(REQUIRED ACTION 1)
In the forum thread about buying an SE-R, which colors does the original poster prefer?
(REQUIRED ACTION 2)
Write the next part of the forum thread about buying an SE-R, beginning after its final line.

(EXCERPT PROVIDED)

[Start of Attachment]

# Trying to buy an se-r



## zhershman10 (Apr 12, 2011)

I've been looking around me (philly) for a clean se-r for weeks with no luck. Dealerships are filled with ignorant bs-ers and the other people don't understand the concept that having a bond with their car doesn't make it worth 2-3k more. Car should be 6-speed, good condition (if you're going to send pictures don't conveniently not send the pic of your busted fender/rim/etc), don't mind if it was beat, but if it was be straight about it. Preferred colors- red, dark silver. Post here or email me @[email protected] Send pics of outside and inside, look forward to hearing back.


----------



## sgt_g (Jan 31, 2011)

Hey, i'm not in philly and this post is old but finding these cars especialy 6SPDS is hard. I'm about to sell mine but im in Texas. LMK if you would be interested in seeing it.


----------



## sgt_g (Jan 31, 2011)

[End of Attachment]

(MATERIAL PROVIDED)
[Start of Attachment]

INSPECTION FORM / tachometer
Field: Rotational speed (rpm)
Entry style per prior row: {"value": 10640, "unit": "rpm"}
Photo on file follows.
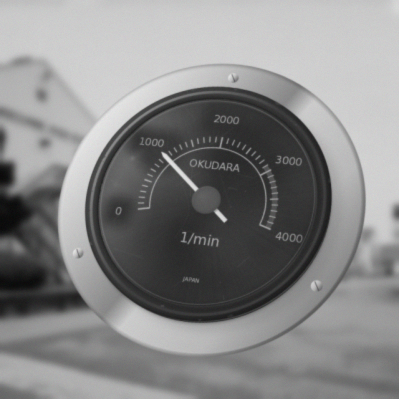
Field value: {"value": 1000, "unit": "rpm"}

[End of Attachment]

(RESPONSE AREA 1)
Red or dark silver.

(RESPONSE AREA 2)
Hey you still trying to find one? I'm still trying to sell mine. I really, really need to sell it cause I'm heading to korea soon and I can't take it with.


----------



## rsielski (Jan 27, 2012)

Send me some pictures please, [email protected]

sgt g? Going to be part of the 2nd ID? you at hood or bliss right now?


----------



## sgt_g (Jan 31, 2011)

rsielski said:


> Send me some pictures please, [email protected]
> 
> sgt g? Going to be part of the 2nd ID? you at hood or bliss right now?


Currently i am in Honduras but i'm stationed at FT Sam. I have a few pics of it on my comp but i will get my wife to take some more. Sending you an e-mail now.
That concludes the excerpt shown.